Prompt
Restate the whole listing word for word, missing no line.

------------------------

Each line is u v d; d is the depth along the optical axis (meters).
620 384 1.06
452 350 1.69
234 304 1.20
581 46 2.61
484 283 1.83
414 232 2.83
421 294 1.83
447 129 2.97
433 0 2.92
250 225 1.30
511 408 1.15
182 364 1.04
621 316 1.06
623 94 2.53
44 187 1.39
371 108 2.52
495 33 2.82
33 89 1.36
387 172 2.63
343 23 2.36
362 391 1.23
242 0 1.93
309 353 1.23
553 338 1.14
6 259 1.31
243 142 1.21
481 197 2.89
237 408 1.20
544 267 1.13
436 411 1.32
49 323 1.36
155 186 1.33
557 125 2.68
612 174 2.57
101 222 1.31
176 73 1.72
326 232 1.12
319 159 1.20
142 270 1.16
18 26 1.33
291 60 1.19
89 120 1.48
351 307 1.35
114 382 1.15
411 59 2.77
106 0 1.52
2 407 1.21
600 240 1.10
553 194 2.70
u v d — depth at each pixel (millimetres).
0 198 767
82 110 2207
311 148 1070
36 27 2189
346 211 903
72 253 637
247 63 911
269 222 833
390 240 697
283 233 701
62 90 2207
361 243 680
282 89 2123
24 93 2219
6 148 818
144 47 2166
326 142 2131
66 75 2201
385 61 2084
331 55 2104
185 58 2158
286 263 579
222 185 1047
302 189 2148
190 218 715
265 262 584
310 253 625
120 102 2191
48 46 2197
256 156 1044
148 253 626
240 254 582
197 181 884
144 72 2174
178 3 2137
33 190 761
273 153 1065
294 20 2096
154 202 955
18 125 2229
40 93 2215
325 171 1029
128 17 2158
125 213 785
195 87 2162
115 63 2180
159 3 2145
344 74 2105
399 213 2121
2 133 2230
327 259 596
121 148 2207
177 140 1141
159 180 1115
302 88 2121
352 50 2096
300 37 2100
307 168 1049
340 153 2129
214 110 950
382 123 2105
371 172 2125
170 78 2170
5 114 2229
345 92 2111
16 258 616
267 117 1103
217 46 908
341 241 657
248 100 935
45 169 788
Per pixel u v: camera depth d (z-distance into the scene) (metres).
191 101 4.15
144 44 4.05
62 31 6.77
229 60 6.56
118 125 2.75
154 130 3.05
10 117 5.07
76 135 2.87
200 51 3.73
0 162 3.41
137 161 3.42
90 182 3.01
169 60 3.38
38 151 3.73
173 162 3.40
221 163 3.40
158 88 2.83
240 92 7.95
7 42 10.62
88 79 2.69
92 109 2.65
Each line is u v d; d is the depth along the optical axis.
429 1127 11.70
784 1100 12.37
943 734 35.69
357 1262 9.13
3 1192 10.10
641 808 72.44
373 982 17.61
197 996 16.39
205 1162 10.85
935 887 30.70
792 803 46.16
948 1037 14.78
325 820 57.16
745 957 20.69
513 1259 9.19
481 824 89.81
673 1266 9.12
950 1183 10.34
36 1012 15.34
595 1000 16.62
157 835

------------------------

Solution to the exercise
Each line is u v d; d is the depth along the optical axis (meters).
620 384 1.06
452 350 1.69
234 304 1.20
581 46 2.61
484 283 1.83
414 232 2.83
421 294 1.83
447 129 2.97
433 0 2.92
250 225 1.30
511 408 1.15
182 364 1.04
621 316 1.06
623 94 2.53
44 187 1.39
371 108 2.52
495 33 2.82
33 89 1.36
387 172 2.63
343 23 2.36
362 391 1.23
242 0 1.93
309 353 1.23
553 338 1.14
6 259 1.31
243 142 1.21
481 197 2.89
237 408 1.20
544 267 1.13
436 411 1.32
49 323 1.36
155 186 1.33
557 125 2.68
612 174 2.57
101 222 1.31
176 73 1.72
326 232 1.12
319 159 1.20
142 270 1.16
18 26 1.33
291 60 1.19
89 120 1.48
351 307 1.35
114 382 1.15
411 59 2.77
106 0 1.52
2 407 1.21
600 240 1.10
553 194 2.70
u v d — depth at each pixel (millimetres).
0 198 767
82 110 2207
311 148 1070
36 27 2189
346 211 903
72 253 637
247 63 911
269 222 833
390 240 697
283 233 701
62 90 2207
361 243 680
282 89 2123
24 93 2219
6 148 818
144 47 2166
326 142 2131
66 75 2201
385 61 2084
331 55 2104
185 58 2158
286 263 579
222 185 1047
302 189 2148
190 218 715
265 262 584
310 253 625
120 102 2191
48 46 2197
256 156 1044
148 253 626
240 254 582
197 181 884
144 72 2174
178 3 2137
33 190 761
273 153 1065
294 20 2096
154 202 955
18 125 2229
40 93 2215
325 171 1029
128 17 2158
125 213 785
195 87 2162
115 63 2180
159 3 2145
344 74 2105
399 213 2121
2 133 2230
327 259 596
121 148 2207
177 140 1141
159 180 1115
302 88 2121
352 50 2096
300 37 2100
307 168 1049
340 153 2129
214 110 950
382 123 2105
371 172 2125
170 78 2170
5 114 2229
345 92 2111
16 258 616
267 117 1103
217 46 908
341 241 657
248 100 935
45 169 788
Per pixel u v: camera depth d (z-distance into the scene) (metres).
191 101 4.15
144 44 4.05
62 31 6.77
229 60 6.56
118 125 2.75
154 130 3.05
10 117 5.07
76 135 2.87
200 51 3.73
0 162 3.41
137 161 3.42
90 182 3.01
169 60 3.38
38 151 3.73
173 162 3.40
221 163 3.40
158 88 2.83
240 92 7.95
7 42 10.62
88 79 2.69
92 109 2.65
Each line is u v d; d is the depth along the optical axis.
429 1127 11.70
784 1100 12.37
943 734 35.69
357 1262 9.13
3 1192 10.10
641 808 72.44
373 982 17.61
197 996 16.39
205 1162 10.85
935 887 30.70
792 803 46.16
948 1037 14.78
325 820 57.16
745 957 20.69
513 1259 9.19
481 824 89.81
673 1266 9.12
950 1183 10.34
36 1012 15.34
595 1000 16.62
157 835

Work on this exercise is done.